A Futarchy requires metrics, information, data, how do we get that data?
All of my proposed welfare metrics are endogenous to the system itself (not requiring any external data source).
Now my assumption is that the leaders of the land are the people; The people need to be informed. We are able to predict all data collectively, I'm simply voicing the idea of ideological and intellectual growth as a metric to pick the best decisions.
Futarchy actually requires "the people" to be much less "informed" than other government systems (not that it's good to be ignorant). There will never be a world where everybody is perfectly informed and rational. Futarchy allows us to consider the preferences of less informed people while nullifying the effect of their bad information.
But my ultimate vision is creating a society that is run in a decentralized manner where government has taken a radical change, it still exists but is composed just as it is today with a voluntary work force, except you've freely been given the knowledge to do the duties of a firefighter, peace officer, soldier or diplomat; Do the duties with trust as your fellow citizens would like and you will be rewarded; Anyone can join at any given time, but must complete the duties assigned in a dynamically structured civic duty roster to gain their pay and responsibility.
In the long run, cryptostates will likely lead to a further decentralization of politics culminating in a sort of system of polycentric law. But that's in the long run. People won't sign on now if you make it too different from what they already understand.

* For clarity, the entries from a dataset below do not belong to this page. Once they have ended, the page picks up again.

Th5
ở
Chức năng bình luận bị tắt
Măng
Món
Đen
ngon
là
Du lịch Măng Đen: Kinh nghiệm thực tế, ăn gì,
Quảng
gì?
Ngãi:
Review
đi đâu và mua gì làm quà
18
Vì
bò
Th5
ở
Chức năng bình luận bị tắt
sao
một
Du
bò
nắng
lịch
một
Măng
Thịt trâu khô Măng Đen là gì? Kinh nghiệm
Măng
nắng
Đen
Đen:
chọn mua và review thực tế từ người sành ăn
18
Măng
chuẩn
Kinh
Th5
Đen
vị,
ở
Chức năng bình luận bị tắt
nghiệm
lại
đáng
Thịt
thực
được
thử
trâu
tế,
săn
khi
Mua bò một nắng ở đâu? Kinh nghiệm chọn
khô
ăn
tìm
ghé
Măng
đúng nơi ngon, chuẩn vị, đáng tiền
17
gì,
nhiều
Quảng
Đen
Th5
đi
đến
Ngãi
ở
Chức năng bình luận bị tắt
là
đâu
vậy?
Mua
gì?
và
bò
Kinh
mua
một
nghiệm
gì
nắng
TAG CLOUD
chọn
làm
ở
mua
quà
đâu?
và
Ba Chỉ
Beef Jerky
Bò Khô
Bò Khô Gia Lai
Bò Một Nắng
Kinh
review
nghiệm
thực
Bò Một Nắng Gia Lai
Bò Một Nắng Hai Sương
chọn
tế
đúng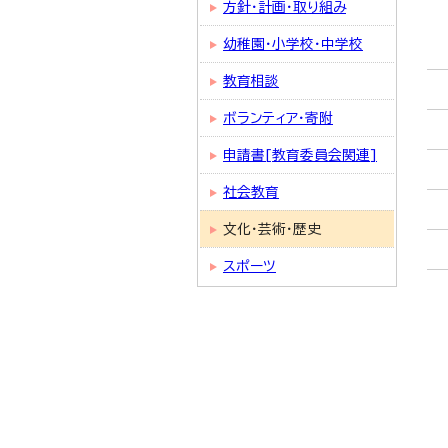
方針・計画・取り組み
幼稚園・小学校・中学校
教育相談
ボランティア・寄附
申請書[教育委員会関連]
社会教育
文化・芸術・歴史
スポーツ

Our model is not a "democratic model" as you say. Our decision making process is something in evolution and can dinamically be adapted to a a new events. For instance, if we make an evolution that makes less posible our current system we will improve it.
Our project is not for the masses. At least not in the short orr middle term. Also is not a system to be monopolystic in a territory. I thint tkat with a crytostate is the same: freedom to chosse the money. Freedom to be part of a system...
It sounds interesting, but too vague for most people.